• **WHAT THE EXERCISE ASKS**: Reproduce every line of text in the material below, keeping each line unchanged and in order, and leave the pictures out of your answer.

• **RECORD EXTRACTS**:
□ □ □ □
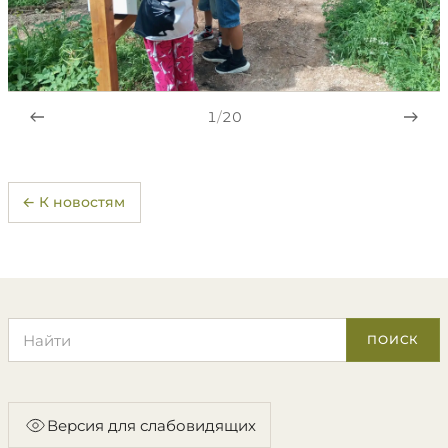
1
/
20
← К новостям
Поиск по сайту
ПОИСК
Версия для слабовидящих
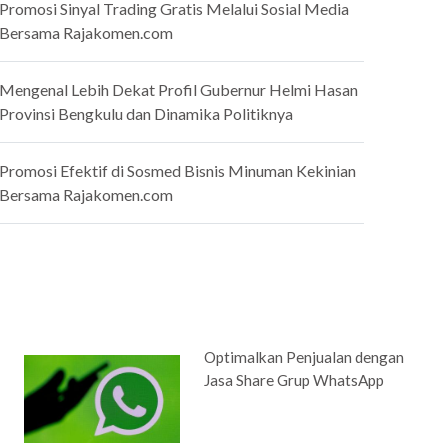
Promosi Sinyal Trading Gratis Melalui Sosial Media
Bersama Rajakomen.com
Mengenal Lebih Dekat Profil Gubernur Helmi Hasan
Provinsi Bengkulu dan Dinamika Politiknya
Promosi Efektif di Sosmed Bisnis Minuman Kekinian
Bersama Rajakomen.com
Optimalkan Penjualan dengan
Jasa Share Grup WhatsApp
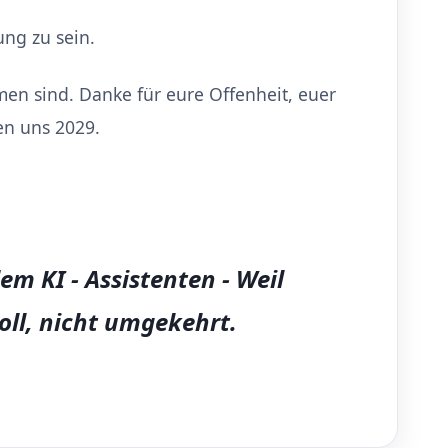
ung zu sein.
en sind. Danke für eure Offenheit, euer
en uns 2029.
 KI - Assistenten - Weil
oll, nicht umgekehrt.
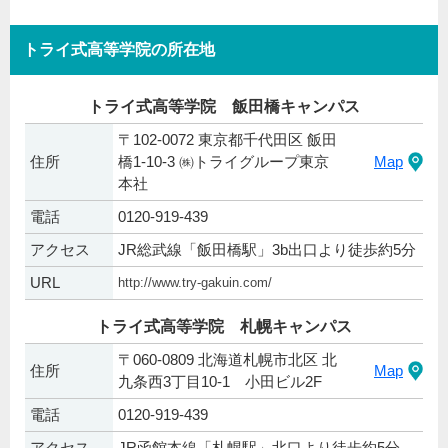
トライ式高等学院の所在地
トライ式高等学院 飯田橋キャンパス
〒102-0072 東京都千代田区 飯田
住所
橋1-10-3 ㈱トライグループ東京
Map
本社
電話
0120-919-439
アクセス
JR総武線「飯田橋駅」3b出口より徒歩約5分
URL
http://www.try-gakuin.com/
トライ式高等学院 札幌キャンパス
〒060-0809 北海道札幌市北区 北
住所
Map
九条西3丁目10-1 小田ビル2F
電話
0120-919-439
アクセス
JR函館本線「札幌駅」北口より徒歩約5分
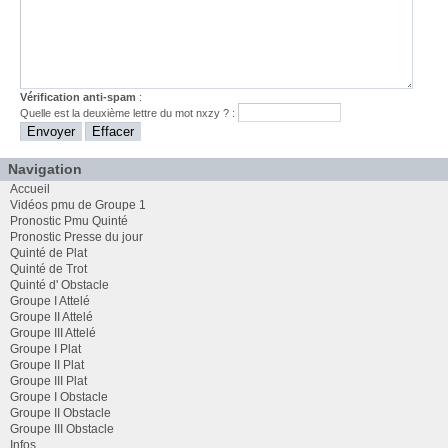
Vérification anti-spam
:
Quelle est la
deuxième
lettre du mot
nxzy
? :
Navigation
Accueil
Vidéos pmu de Groupe 1
Pronostic Pmu Quinté
Pronostic Presse du jour
Quinté de Plat
Quinté de Trot
Quinté d' Obstacle
Groupe I Attelé
Groupe II Attelé
Groupe III Attelé
Groupe I Plat
Groupe II Plat
Groupe III Plat
Groupe I Obstacle
Groupe II Obstacle
Groupe III Obstacle
Infos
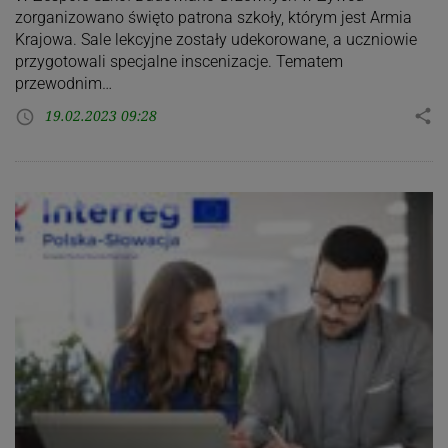
zorganizowano święto patrona szkoły, którym jest Armia
Krajowa. Sale lekcyjne zostały udekorowane, a uczniowie
przygotowali specjalne inscenizacje. Tematem
przewodnim…
19.02.2023 09:28
share
access_time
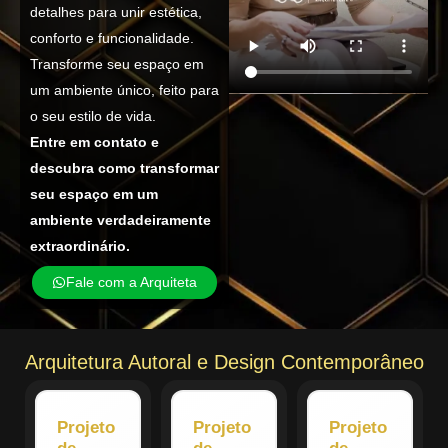
detalhes para unir estética,
conforto e funcionalidade.
Transforme seu espaço em
um ambiente único, feito para
o seu estilo de vida.
Entre em contato e
descubra como transformar
seu espaço em um
ambiente verdadeiramente
extraordinário.
Fale com a Arquiteta
Arquitetura Autoral e Design Contemporâneo
Projeto
Projeto
Projeto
□ □ □ □
• **EXERCISE RESULT**:
1
/
20
← К новостям
Поиск по сайту
ПОИСК
Версия для слабовидящих
Promosi Sinyal Trading Gratis Melalui Sosial Media
Bersama Rajakomen.com
Mengenal Lebih Dekat Profil Gubernur Helmi Hasan
Provinsi Bengkulu dan Dinamika Politiknya
Promosi Efektif di Sosmed Bisnis Minuman Kekinian
Bersama Rajakomen.com
Optimalkan Penjualan dengan
Jasa Share Grup WhatsApp
ung zu sein.
en sind. Danke für eure Offenheit, euer
en uns 2029.
 KI - Assistenten - Weil
oll, nicht umgekehrt.
トライ式高等学院の所在地
トライ式高等学院 飯田橋キャンパス
〒102-0072 東京都千代田区 飯田
住所
橋1-10-3 ㈱トライグループ東京
Map
本社
電話
0120-919-439
アクセス
JR総武線「飯田橋駅」3b出口より徒歩約5分
URL
http://www.try-gakuin.com/
トライ式高等学院 札幌キャンパス
〒060-0809 北海道札幌市北区 北
住所
Map
九条西3丁目10-1 小田ビル2F
電話
0120-919-439
アクセス
JR函館本線「札幌駅」北口より徒歩約5分
Vérification anti-spam
:
Quelle est la
deuxième
lettre du mot
nxzy
? :
Navigation
Accueil
Vidéos pmu de Groupe 1
Pronostic Pmu Quinté
Pronostic Presse du jour
Quinté de Plat
Quinté de Trot
Quinté d' Obstacle
Groupe I Attelé
Groupe II Attelé
Groupe III Attelé
Groupe I Plat
Groupe II Plat
Groupe III Plat
Groupe I Obstacle
Groupe II Obstacle
Groupe III Obstacle
Infos
zorganizowano święto patrona szkoły, którym jest Armia
Krajowa. Sale lekcyjne zostały udekorowane, a uczniowie
przygotowali specjalne inscenizacje. Tematem
przewodnim…
19.02.2023 09:28
share
access_time
detalhes para unir estética,
conforto e funcionalidade.
Transforme seu espaço em
um ambiente único, feito para
o seu estilo de vida.
Entre em contato e
descubra como transformar
seu espaço em um
ambiente verdadeiramente
extraordinário.
Fale com a Arquiteta
Arquitetura Autoral e Design Contemporâneo
Projeto
Projeto
Projeto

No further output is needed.